By Gregory Marzano
Becoming a National Merit scholar is no easy feat. Over 3.5 million high school juniors take the PSAT, or National Merit Scholarship Qualifying Test, each fall and only 15,000 students qualify as National Merit finalists. Senior Khushi Shah has defied the seemingly impossible odds and has qualified for National Merit recognition.
Source from Khushi Shah Senior Khushi Shah has been named a National Merit scholarship final and will be attending Northeastern University in the fall.
Q. What does it mean to be a National Merit finalist?
Khushi Shah: When you’re a National Merit finalist, you’re part of a group of 15,000 students who get considered for scholarships from the National Merit Scholarship Corporation, individual colleges and universities, or private businesses.
Q. How were you able to accomplish this great achievement?
KS: I had already spent the summer after sophomore year studying for the SAT and since the PSAT, on which National Merit is based, is extremely similar to the SAT, I was able to study for both at the same time. A big part of being successful on these types of tests is practice because you have to know the format of these questions and how to take the test. Once you get your strategies down, you just have to apply them!
Q. What advice do you have for students trying to become National Merit finalists?

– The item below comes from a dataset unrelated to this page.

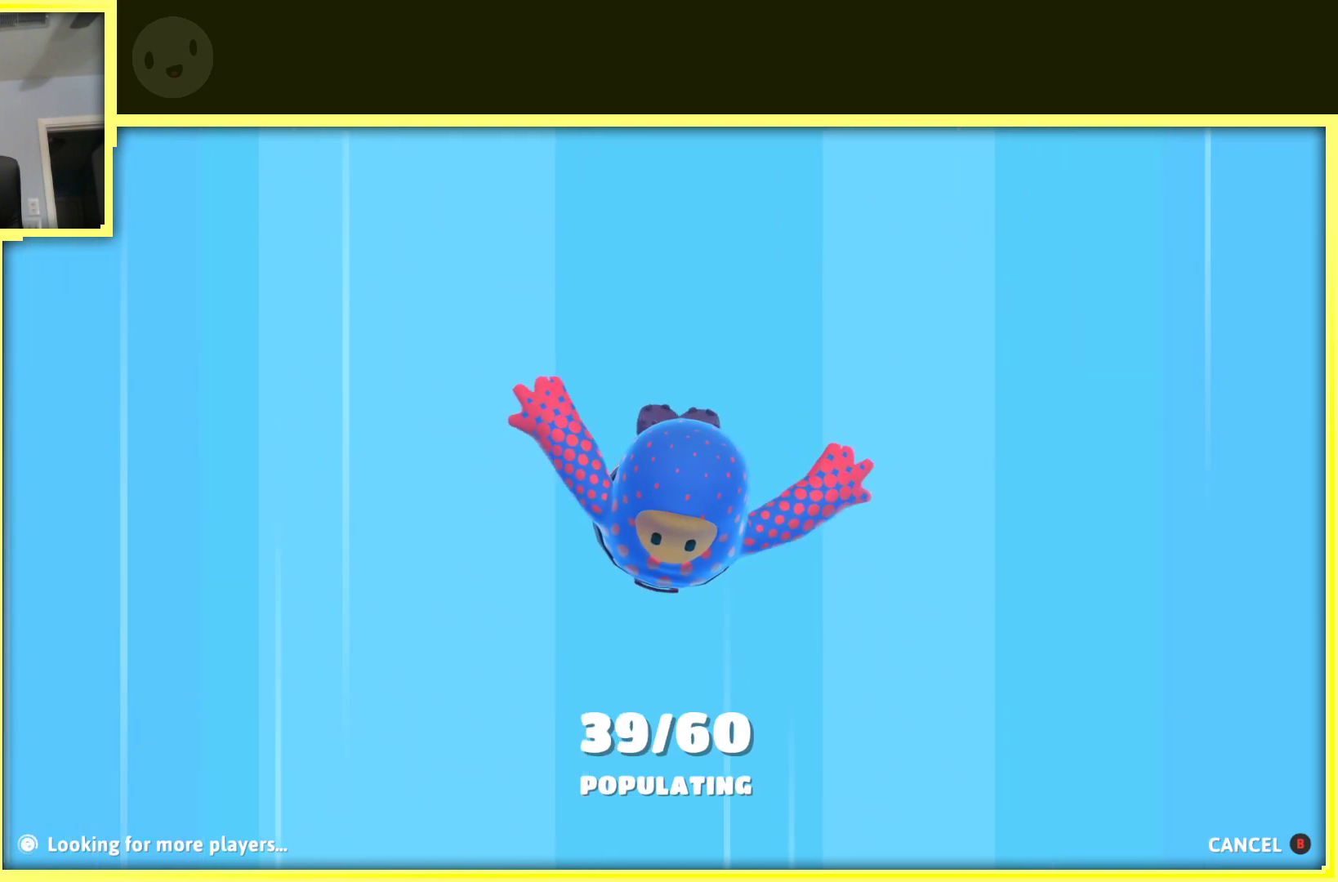
{"buttons": [], "left_stick": "center", "right_stick": "center", "events": [[17, "left_stick", "center"], [117, "left_stick", "up"], [200, "right_stick", "center"], [250, "left_stick", "center"], [300, "right_stick", "right"], [400, "left_stick", "up"], [483, "right_stick", "center"], [500, "left_stick", "center"]]}
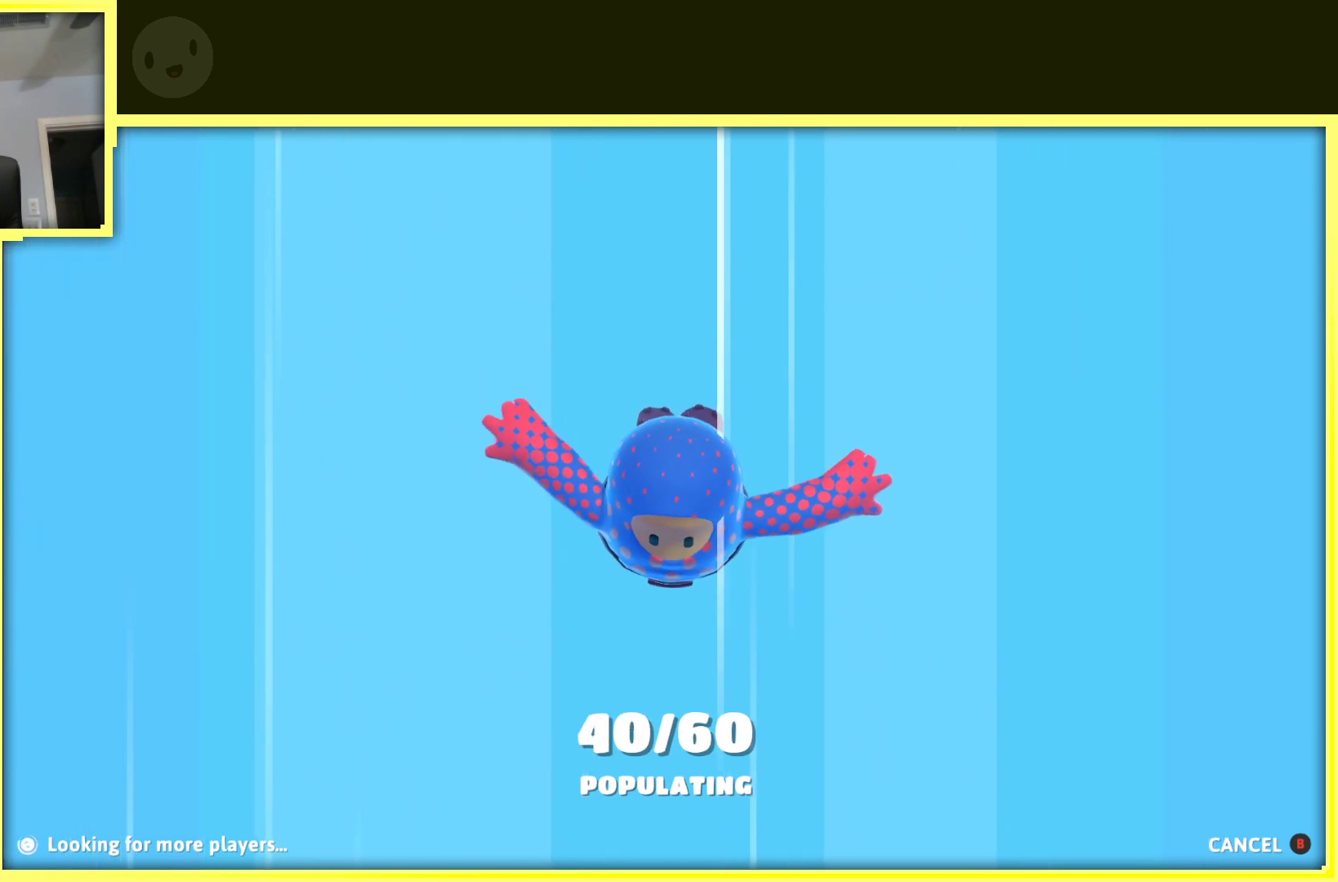
{"buttons": [], "left_stick": "center", "right_stick": "right", "events": [[100, "right_stick", "right"]]}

KS: I would advise aspiring National Merit finalists to start studying early - no earlier than the end of sophomore year, though! - so that they can get as much practice as possible. Some people wait to take the SAT until spring of junior year but I definitely recommend taking it in the fall or winter so your preparation counts for both the SAT and the PSAT, and so you have time to take it again if you want to. On test day, don’t let anyone throw you off your game and don’t bring yourself down — know that you’ve practiced and that you’re prepared! Don’t skip any questions and make educated guesses if you have to. For the reading section especially, remember that the correct answer must be stated directly in the passage; you shouldn’t have to make inferences or generalizations.
Q. What keeps you motivated?
KS: I’m motivated by the prospect of future opportunities and of making my hard work pay off. The pandemic made it really easy to lose motivation and while I can definitely relate, I’ve been able to get my motivation up by remembering what I’m working towards and what kind of life I want to live one day. Giving yourself a mental break can be everything during stressful times such as this one, so be kind to yourself!